Required work ->
Of the entries below, copy only those lines that contain the word "pixels".

Extracted information ->
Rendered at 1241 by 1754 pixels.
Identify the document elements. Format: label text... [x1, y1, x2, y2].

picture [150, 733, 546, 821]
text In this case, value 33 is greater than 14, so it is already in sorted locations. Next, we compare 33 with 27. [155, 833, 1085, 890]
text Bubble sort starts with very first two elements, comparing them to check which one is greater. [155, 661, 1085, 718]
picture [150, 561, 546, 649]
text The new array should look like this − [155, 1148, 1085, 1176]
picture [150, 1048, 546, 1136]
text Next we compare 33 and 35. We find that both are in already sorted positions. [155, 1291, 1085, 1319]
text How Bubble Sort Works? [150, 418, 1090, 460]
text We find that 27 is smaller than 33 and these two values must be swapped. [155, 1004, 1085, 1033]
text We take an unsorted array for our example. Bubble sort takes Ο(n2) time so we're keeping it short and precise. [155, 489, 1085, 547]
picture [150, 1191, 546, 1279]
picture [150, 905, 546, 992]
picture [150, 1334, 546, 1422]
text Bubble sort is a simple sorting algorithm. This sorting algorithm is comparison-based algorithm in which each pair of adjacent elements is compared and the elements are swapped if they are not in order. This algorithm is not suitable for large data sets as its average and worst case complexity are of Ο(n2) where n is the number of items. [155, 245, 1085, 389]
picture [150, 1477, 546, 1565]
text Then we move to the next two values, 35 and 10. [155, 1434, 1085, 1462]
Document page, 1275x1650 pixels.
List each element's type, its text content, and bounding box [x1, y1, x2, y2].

Your response ->
Rendered at 1241 by 1754 pixels.
Document page, 1275x1650 pixels.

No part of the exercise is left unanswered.